**EXTRACT PROVIDED**

• • • • • • •

In his book Marx For Our Times, Miguel Bensaïd argues that “to de-moralize history … is to politicize it and open it up to strategic conceptualization,” which can “disentangle tendencies and temporalities that counteract without abolishing each other.”13 This raises the possibility of thinking about politics as “the point where discordant times intersect.”14 Furthermore, I would argue that the whole exercise of unsettling time that seems to be the starting point for Amuleto is a literary dramatization of a suggestion Bolaño made in an essay “A Modest Proposal” about re-thinking the political in a way that is not only critical of its supposed past but also of the way its narrative is constantly co-implicating itself with what supposedly cancels it out. It is a simple question that urges us to overturn or question the naturalized order of historical events: What would have happened if…?

Sometimes I have the feeling that the animal is trying to tame me. … Sometimes I get the feeling that September 11 wants to break us. Sometimes I get the feeling that September 11 has already irrevocably broken us. What would have happened if September 11 had never existed? It’s a silly question, but sometimes it’s necessary to ask silly questions, or it’s inevitable, or it suits our natural laziness. What would have happened?15

This passage situates us in a crucial framework inside Bolaño’s cynical horizon and his particular view of politics and art, encouraging us to ask about something that both the left and the right continue to exclude from the map: what would have happened if September 11 had not happened? Or if October 2, 1968, had not happened? As Bolaño´s essay tries to make clear in the text, these questions do not mean idealizing the left, but simply glancing away from the dialectical moral of defeat and/or a lesson learned, starting with a question that overturns the timeframe of dominant policy—the very horizon of the question about the past and the wake it leaves in other modes of imagining it in the present. Thus, he encourages us to take the paths of other truncated histories that point to the potential (what did not happen), opening up a unique space in which the critical gaze urges us to re-create the political imagination without reducing it to the primacy of the “now” (what actually happened). That is, it points us towards a way in which the “now” of history (the fiction of facts) is co-implicated in annulling the potential of what did not happen that the “now” attempts to silence, displace, and even exclude altogether.

• • • • • • •

Stored data
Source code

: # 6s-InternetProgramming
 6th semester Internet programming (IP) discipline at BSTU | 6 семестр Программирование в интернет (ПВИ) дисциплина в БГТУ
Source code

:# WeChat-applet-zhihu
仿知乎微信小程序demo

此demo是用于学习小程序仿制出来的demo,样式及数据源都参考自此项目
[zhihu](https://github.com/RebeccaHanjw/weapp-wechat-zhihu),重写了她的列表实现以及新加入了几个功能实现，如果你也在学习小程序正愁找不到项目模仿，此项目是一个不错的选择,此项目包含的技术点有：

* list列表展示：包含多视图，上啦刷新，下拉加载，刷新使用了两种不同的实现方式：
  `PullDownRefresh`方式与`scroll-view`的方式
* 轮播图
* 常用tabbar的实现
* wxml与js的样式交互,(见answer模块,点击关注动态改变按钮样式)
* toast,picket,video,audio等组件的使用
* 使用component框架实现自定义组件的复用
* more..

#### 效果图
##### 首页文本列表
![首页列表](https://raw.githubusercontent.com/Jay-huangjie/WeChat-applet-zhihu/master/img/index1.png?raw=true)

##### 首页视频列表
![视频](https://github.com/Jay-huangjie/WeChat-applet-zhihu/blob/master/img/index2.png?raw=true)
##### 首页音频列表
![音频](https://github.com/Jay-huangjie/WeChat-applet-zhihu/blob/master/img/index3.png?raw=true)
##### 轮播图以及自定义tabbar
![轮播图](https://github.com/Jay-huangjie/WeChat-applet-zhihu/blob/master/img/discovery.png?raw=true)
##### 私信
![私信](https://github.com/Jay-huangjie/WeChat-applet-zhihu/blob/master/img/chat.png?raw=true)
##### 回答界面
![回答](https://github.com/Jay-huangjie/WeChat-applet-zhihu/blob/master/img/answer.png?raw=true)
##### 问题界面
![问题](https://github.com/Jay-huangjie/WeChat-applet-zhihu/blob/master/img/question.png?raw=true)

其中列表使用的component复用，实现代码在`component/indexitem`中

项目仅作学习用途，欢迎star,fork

• • • • • • •

**EXPLORE THE MATERIAL**
A - In the Bolaño extract, what is the title of the essay in which Bolaño made a suggestion about re-thinking the political?
B - From the Bolaño extract, copy out the part that begins at the words "In his book" and stops after "have happened if…?", renaming "Amuleto" as "Amulet".

**ANSWERS TO THIS EXERCISE**
A - "A Modest Proposal"

B -
In his book Marx For Our Times, Miguel Bensaïd argues that “to de-moralize history … is to politicize it and open it up to strategic conceptualization,” which can “disentangle tendencies and temporalities that counteract without abolishing each other.”13 This raises the possibility of thinking about politics as “the point where discordant times intersect.”14 Furthermore, I would argue that the whole exercise of unsettling time that seems to be the starting point for Amulet is a literary dramatization of a suggestion Bolaño made in an essay “A Modest Proposal” about re-thinking the political in a way that is not only critical of its supposed past but also of the way its narrative is constantly co-implicating itself with what supposedly cancels it out. It is a simple question that urges us to overturn or question the naturalized order of historical events: What would have happened if…?